Democracy and political stability continue to elude Haiti
even now, over seven years after we sent more than 20,000
U.S. troops to oversee the end of military rule and the
restoration of a constitutional government, with
Jean-Bertrand Aristide as president. Though no one expected
miracles or immediate recovery when Aristide first returned
to power in 1994, we did expect his government to establish
a foundation for change and progress that would help move
the country away from its failed past toward a hopeful and
productive future.

Regrettably, President Aristide and his predecessor, René
Préval, have and are shirking the hard work of
democracy-building -- the labor and sweat necessary to
build and stabilize a nation.

Today, violence remains rampant. Journalists and opposition
members fear for their lives and the safety of their
families. Guyler Delva, head of Haiti's leading journalist
group, believes that he has been targeted with death
threats that are part of a wider government-tolerated
campaign to intimidate reporters. The Dec. 17 coup attempt
and the pro-Aristide mob violence that followed further
typify the lawlessness and tumult that continue to plague
Haiti absent a solid democratic framework and system of
justice.

In a recent meeting with President Aristide, I raised these
concerns. I argued that now, more than ever, it is
essential that he call for peace and push for domestic
order. Continued violence and retribution only will
perpetuate instability and upheaval. Aristide has an
obligation to use his immense popularity to make it
unequivocally clear to his supporters that taking revenge
on people who were involved in the attempted coup or taking
revenge on parties that oppose him is not in the best
interests of the nation.

He needs to say: Stop the violence.

Furthermore, Aristide should lay a bold plan upon the table
to end the political impasse -- a proposal that the
opposition parties cannot refuse.

In the spirit of the Inter-American Democratic Charter -- a
new tool created on the heels of the Sept. 11 attacks --
Aristide needs to work with the OAS to allow an independent
investigation into allegations of violence and corruption,
mediate a truce between the government and the opposition
and strengthen government institutions to allow democracy
to flourish.

To borrow the words of Haiti's ambassador to the OAS,
Aristide's government needs to build bridges rather than
walls.

But that is just the start. Ending the current political
stalemate and resolving questions surrounding the recent
attempted coup alone will not create a viable democracy in
Haiti. In the long-term, Haiti can succeed if -- and only
if -- the government takes responsibility for the situation
and resolves to end violence, eliminate corruption, create
free markets, allow for the privatization of industries,
improve the judicial system, respect human rights and
develop a sustainable system of agriculture.

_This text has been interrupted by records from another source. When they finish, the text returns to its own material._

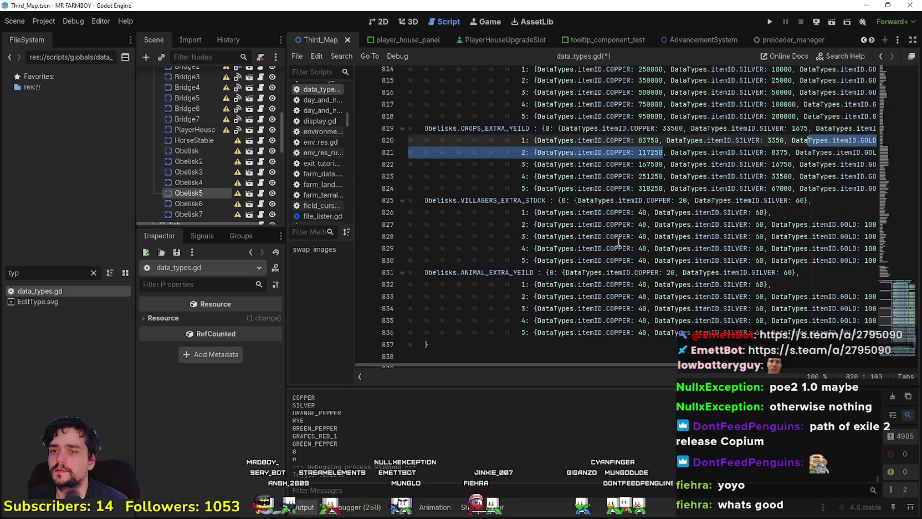
left_click(606, 176)
scroll(661, 190, "down", 1)
mouse_move(651, 140)
left_mouse_down()
mouse_move(874, 134)
mouse_move(864, 143)
mouse_move(664, 128)
mouse_move(481, 92)
left_mouse_up()
key("ctrl+c")
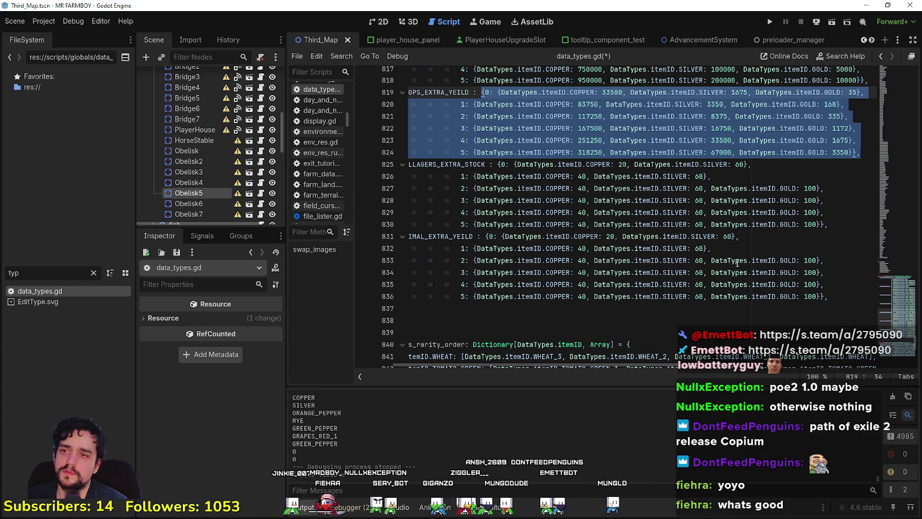
Step: Paste the CROPS_EXTRA_YEILD costs over the ANIMAL_EXTRA_YEILD entries
mouse_move(831, 296)
left_mouse_down()
mouse_move(554, 266)
mouse_move(483, 244)
mouse_move(485, 236)
left_mouse_up()
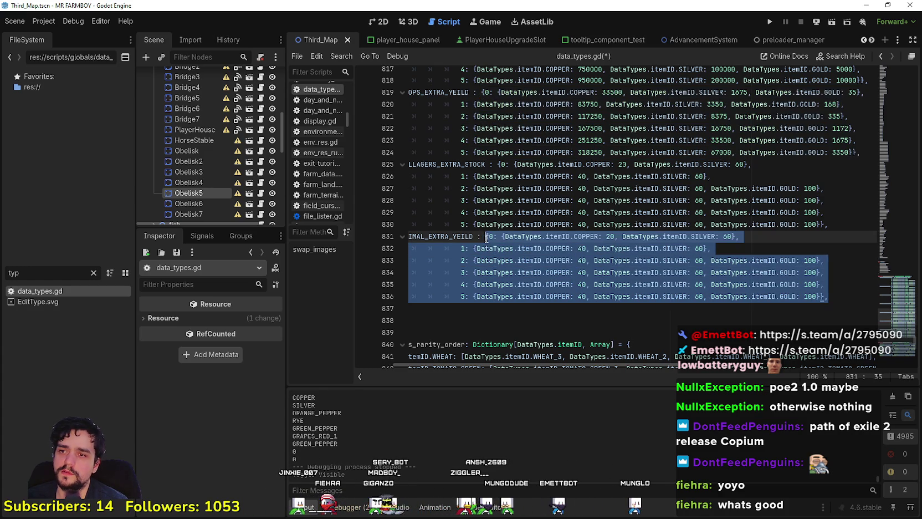
key("ctrl+v")
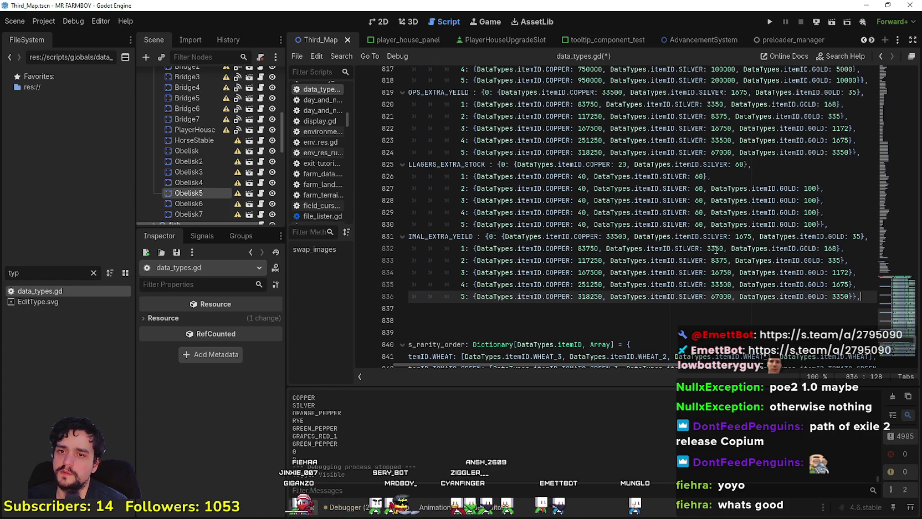
left_click(690, 238)
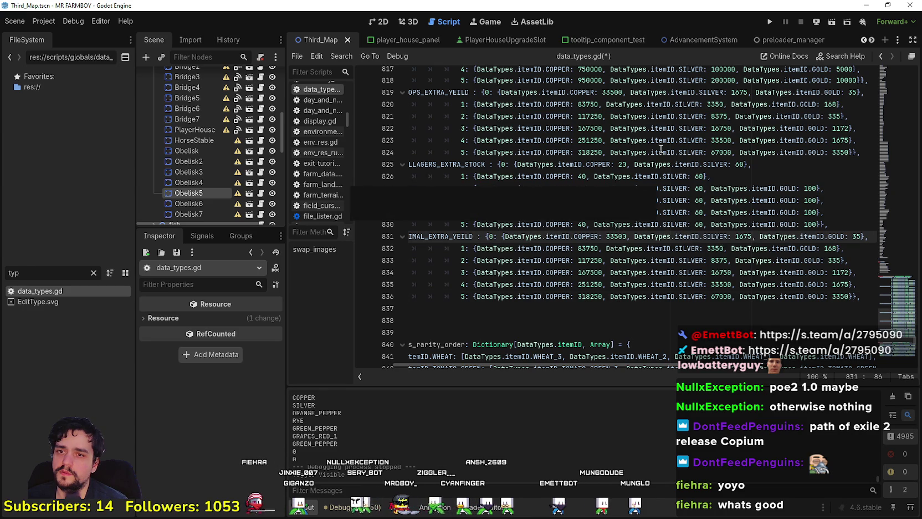
key("Up")
key("Up")
key("Up")
Step: Review crop cost lines 818-824 and move to the end of VILLAGERS_EXTRA_STOCK
left_click(590, 152)
scroll(590, 152, "up", 1)
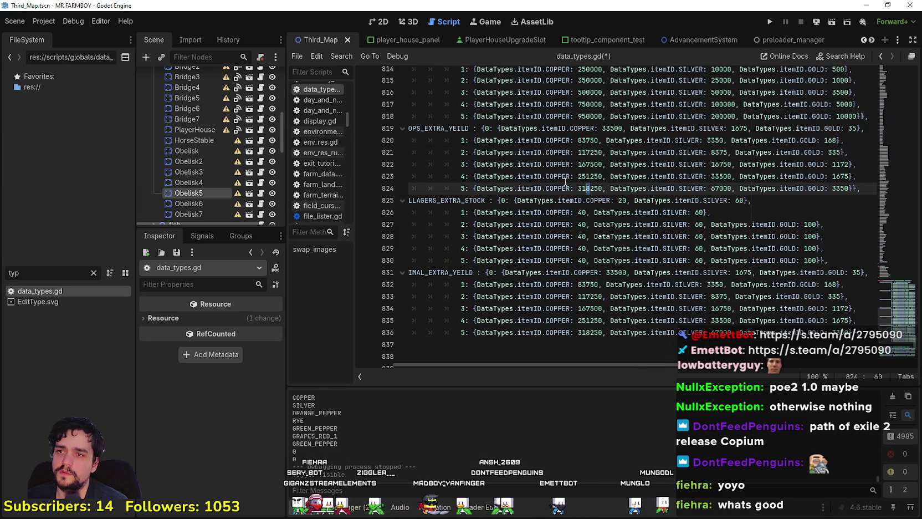
key("shift+Up")
key("shift+Up")
key("shift+Home")
left_click(744, 159)
double_click(853, 128)
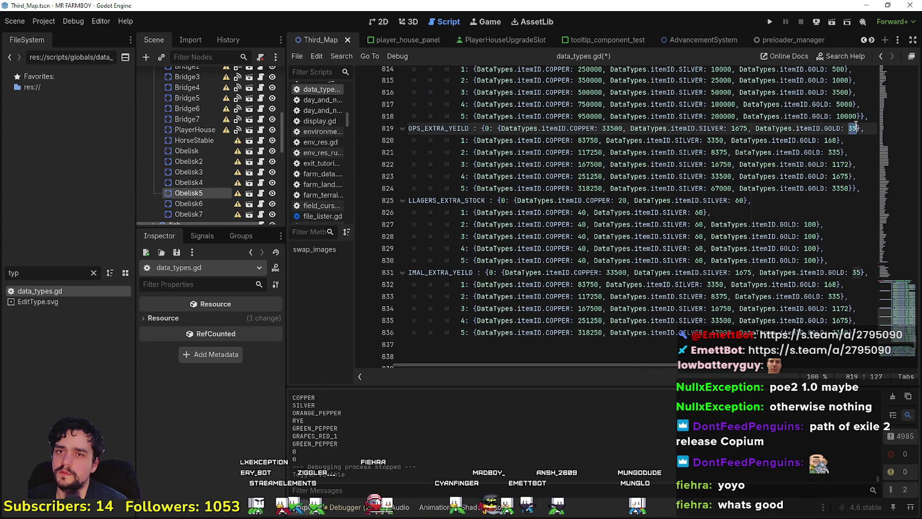
left_click(428, 177)
scroll(429, 179, "up", 2)
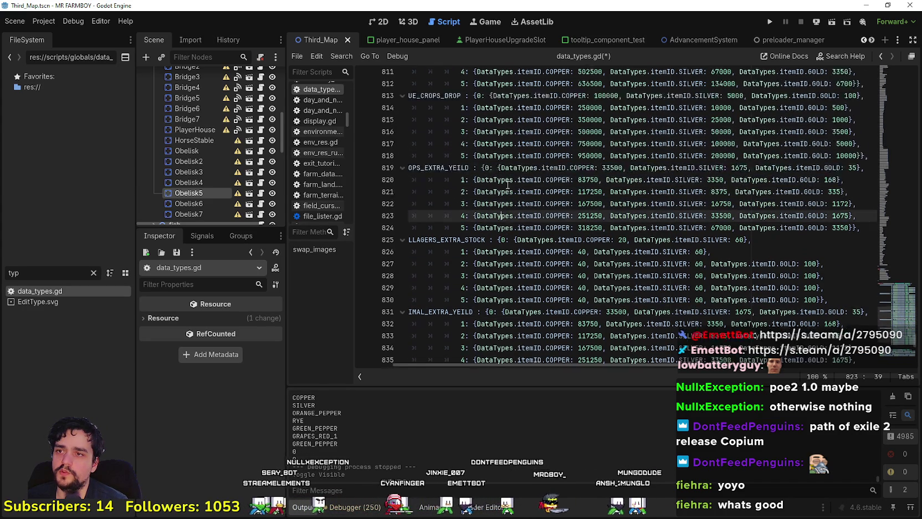
left_click_drag(538, 189, 502, 189)
scroll(428, 179, "down", 2)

In the meantime, the United States also must take
responsibility by continuing and sizeably increasing our
humanitarian efforts in Haiti. We have a moral obligation
to stay committed to the people -- irrespective of what the
Haitian government does or does not do.

Already, we have cut too much of the aid that goes to the
non-governmental organizations dedicated to feeding
starving Haitian children; teaching the men and women
better, more-effective methods of farming; and instituting
much-needed health care programs. Last year, we provided
$77 million in humanitarian aid. This year, that figure has
dropped to $55 million. This is simply not acceptable.

We are at a crossroads. Aristide and the political rulers
have a simple choice -- break with history and create a
stable political system and a free, democratic market
economy; or perpetuate the needless, bloody tragedy that
confines future generations of Haitians to lives of
disillusionment and despair.

The choice is theirs -- the consequences belong to us all.

Mike DeWine, a Republican, is a U.S. senator from Ohio.